TaskControl 是单例。初始化过程如下，其核心逻辑是创建 _concurrency 个 worker（kthread_worker）线程，每个 worker 执行 worker_thread 函数：

int TaskControl::init(int concurrency) {
    _concurrency = concurrency;
    _workers.resize(_concurrency);
    for (int i = 0; i < _concurrency; ++i) {
        const int rc = pthread_create(&_workers[i], NULL, worker_thread, this);
        ...
    }
    ...
}

worker_thread 的逻辑是通过 create_group 创建一个 TaskGroup g，将其加入 TaskControl，并将 tls_task_group（线程局部变量 TLS）设置为 g。只有 worker 线程的 tls_task_group 非空。随后执行 TaskGroup 的 run_main_task 函数：

void* TaskControl::worker_thread(void* arg) {
    TaskControl* c = static_cast<TaskControl*>(arg);
    TaskGroup* g = c->create_group();
    ...
    tls_task_group = g;
    c->_nworkers << 1;
    g->run_main_task();
    ...
}
TaskGroup* TaskControl::create_group() {
    ...
    g->init(FLAGS_task_group_runqueue_capacity);
    ...
}

TaskGroup

每个 TaskGroup 对应一个 pthread。初始化函数如下：它创建了 _rq 和 _remote_rq（用于存放待执行 kthread 的队列），然后初始化 main_stack 和 main_tid。main_tid 表示主执行流的 kthread ID，main_stack 和 main_tid 的具体作用在后面详细说明。TaskMeta 用于存储 kthread 的元信息（例如执行函数、参数、本地存储等）。这里的 _cur_meta 设置为 main_tid 对应的 TaskMeta。

**提供的资料**
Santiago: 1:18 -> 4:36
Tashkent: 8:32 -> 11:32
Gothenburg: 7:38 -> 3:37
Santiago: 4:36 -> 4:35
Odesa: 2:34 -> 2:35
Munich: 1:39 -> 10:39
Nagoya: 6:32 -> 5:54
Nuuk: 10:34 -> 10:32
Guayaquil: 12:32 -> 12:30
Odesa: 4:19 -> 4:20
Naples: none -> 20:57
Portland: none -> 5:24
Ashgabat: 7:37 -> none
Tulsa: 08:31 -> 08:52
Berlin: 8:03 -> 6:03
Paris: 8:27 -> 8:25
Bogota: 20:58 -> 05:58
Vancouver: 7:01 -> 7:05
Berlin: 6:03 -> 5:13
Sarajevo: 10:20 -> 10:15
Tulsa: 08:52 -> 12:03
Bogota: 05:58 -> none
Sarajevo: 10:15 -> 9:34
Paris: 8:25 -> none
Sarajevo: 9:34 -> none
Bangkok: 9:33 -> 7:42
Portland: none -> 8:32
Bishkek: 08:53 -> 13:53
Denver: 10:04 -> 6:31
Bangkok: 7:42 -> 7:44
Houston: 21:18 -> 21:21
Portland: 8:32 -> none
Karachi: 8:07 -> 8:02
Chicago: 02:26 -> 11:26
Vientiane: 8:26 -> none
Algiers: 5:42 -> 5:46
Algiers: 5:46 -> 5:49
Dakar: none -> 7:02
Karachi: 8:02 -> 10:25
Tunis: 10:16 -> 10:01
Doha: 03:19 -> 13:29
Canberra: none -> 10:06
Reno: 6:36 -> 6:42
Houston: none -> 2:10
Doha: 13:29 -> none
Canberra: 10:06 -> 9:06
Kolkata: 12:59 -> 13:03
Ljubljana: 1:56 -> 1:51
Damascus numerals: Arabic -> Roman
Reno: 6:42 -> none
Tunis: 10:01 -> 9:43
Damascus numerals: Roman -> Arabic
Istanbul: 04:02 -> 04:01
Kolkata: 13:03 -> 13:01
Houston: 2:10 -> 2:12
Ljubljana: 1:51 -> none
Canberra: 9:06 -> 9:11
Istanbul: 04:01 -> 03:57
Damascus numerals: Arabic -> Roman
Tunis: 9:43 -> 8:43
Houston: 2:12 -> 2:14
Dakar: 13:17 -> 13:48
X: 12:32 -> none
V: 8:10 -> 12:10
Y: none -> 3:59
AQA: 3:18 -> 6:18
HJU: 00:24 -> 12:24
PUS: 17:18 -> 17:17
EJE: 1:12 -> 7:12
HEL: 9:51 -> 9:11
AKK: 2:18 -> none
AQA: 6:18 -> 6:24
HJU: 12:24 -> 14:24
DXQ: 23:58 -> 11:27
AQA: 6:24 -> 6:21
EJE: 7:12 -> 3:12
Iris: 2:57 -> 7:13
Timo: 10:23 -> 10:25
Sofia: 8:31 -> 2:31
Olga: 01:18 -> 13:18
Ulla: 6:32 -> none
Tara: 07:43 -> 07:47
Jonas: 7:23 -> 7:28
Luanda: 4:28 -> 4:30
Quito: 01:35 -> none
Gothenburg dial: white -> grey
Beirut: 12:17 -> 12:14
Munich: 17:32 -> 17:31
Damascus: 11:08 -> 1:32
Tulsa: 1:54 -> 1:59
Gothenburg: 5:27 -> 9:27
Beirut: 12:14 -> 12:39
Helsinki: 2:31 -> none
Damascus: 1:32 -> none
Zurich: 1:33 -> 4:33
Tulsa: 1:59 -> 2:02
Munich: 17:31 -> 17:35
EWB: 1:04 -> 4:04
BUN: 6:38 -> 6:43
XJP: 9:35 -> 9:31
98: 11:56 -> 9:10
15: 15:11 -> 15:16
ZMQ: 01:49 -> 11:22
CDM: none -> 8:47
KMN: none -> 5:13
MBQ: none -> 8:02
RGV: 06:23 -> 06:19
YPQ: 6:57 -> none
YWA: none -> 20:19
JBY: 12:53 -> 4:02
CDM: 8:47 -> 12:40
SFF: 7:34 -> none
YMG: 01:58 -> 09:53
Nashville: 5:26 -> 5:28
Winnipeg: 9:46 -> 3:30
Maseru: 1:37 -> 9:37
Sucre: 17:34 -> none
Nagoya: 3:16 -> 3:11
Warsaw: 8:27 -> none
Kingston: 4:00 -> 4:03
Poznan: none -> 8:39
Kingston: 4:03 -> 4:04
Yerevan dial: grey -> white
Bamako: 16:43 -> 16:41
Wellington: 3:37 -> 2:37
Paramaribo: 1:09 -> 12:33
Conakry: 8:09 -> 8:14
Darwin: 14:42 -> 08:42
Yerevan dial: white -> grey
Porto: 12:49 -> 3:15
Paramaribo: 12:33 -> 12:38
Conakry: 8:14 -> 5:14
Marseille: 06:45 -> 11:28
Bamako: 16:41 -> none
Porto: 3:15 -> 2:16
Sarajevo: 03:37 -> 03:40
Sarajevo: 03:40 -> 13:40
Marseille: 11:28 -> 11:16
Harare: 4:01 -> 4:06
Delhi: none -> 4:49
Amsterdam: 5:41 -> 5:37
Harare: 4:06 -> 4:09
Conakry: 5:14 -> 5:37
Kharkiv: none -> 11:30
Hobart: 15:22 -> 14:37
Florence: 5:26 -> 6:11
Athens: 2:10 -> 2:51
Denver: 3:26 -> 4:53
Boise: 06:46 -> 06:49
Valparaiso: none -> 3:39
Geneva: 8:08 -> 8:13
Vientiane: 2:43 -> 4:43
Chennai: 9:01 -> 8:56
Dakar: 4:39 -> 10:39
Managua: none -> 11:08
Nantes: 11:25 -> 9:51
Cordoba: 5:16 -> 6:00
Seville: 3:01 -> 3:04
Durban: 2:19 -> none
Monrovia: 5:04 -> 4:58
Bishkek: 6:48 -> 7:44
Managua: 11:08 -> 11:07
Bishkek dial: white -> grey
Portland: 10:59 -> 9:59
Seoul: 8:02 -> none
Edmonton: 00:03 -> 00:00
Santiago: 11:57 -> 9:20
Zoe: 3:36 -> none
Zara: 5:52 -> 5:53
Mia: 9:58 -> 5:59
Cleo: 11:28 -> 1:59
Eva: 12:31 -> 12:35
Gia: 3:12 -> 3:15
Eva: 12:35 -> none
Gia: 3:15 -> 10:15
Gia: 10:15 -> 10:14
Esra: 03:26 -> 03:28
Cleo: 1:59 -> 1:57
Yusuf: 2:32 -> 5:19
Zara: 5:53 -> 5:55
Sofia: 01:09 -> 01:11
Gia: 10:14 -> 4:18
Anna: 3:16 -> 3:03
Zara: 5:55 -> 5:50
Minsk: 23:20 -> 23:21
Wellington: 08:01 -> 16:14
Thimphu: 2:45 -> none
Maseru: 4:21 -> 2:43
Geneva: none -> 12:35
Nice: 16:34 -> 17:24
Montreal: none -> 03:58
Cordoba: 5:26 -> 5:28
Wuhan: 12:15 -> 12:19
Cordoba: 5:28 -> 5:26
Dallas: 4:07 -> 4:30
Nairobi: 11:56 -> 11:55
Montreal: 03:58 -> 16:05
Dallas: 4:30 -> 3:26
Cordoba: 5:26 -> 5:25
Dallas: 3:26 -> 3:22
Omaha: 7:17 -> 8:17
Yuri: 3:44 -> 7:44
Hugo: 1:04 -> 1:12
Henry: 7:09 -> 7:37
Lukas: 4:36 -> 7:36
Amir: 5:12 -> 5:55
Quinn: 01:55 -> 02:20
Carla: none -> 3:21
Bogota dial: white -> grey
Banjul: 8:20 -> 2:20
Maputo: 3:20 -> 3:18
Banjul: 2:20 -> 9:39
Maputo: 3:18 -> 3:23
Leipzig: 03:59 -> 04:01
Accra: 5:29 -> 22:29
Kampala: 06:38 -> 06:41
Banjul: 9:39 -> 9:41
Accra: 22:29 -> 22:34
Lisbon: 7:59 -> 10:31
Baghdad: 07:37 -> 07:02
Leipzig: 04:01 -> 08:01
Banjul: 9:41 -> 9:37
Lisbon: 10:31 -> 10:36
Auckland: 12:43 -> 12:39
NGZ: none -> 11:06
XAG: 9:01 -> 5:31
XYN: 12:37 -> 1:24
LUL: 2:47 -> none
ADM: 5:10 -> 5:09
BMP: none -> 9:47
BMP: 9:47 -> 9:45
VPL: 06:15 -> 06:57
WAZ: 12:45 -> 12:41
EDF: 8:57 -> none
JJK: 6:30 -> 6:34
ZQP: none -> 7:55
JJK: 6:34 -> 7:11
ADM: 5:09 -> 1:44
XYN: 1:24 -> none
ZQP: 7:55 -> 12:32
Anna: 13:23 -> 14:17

**操作说明**
a. 在关于 TaskControl 的正文中，哪些线程的 tls_task_group 非空？
b. 用两句话概括关于 TaskControl 的正文。
c. 从最后一句之后续写关于 TaskControl 与 TaskGroup 的正文。

**回答**
a. 只有 worker 线程的 tls_task_group 非空。

b. TaskControl 是单例，初始化时创建 _concurrency 个 worker 线程，每个线程执行 worker_thread：通过 create_group 创建 TaskGroup，将 tls_task_group 设为它，再执行 run_main_task。每个 TaskGroup 对应一个 pthread，初始化时创建存放待执行 kthread 的 _rq 和 _remote_rq 队列，初始化 main_stack 和 main_tid，并把 _cur_meta 设为 main_tid 对应的 TaskMeta。

c.
int TaskGroup::init(size_t runqueue_capacity) {
    _rq.init(runqueue_capacity);
    _remote_rq.init(runqueue_capacity / 2);
    ContextualStack* stk = get_stack(STACK_TYPE_MAIN, NULL);
    ...
    butil::ResourceId<TaskMeta> slot;
    TaskMeta* m = butil::get_resource<TaskMeta>(&slot);
    ...
    m->stop = false;
    m->interrupted = false;
    m->about_to_quit = false;
    m->fn = NULL;
    m->arg = NULL;
    m->local_storage = LOCAL_STORAGE_INIT;
    m->cpuwide_start_ns = butil::cpuwide_time_ns();
    m->stat = EMPTY_STAT;
    m->attr = BTHREAD_ATTR_TASKGROUP;
    m->tid = make_tid(*m->version_butex, slot);
    m->set_stack(stk);

    _cur_meta = m;
    _main_tid = m->tid;
    _main_stack = stk;
    _last_run_ns = butil::cpuwide_time_ns();
    return 0;
}

每个 worker 都运行在一个无限 while 循环中：wait_task 返回可运行 kthread 的 tid，如果没有可运行的 kthread，则 worker 阻塞。wait_task 的逻辑是先从当前 TaskGroup 的 _remote_rq 弹出；如果为空，则从其他 TaskGroup 的 _rq 和 _remote_rq 中窃取任务。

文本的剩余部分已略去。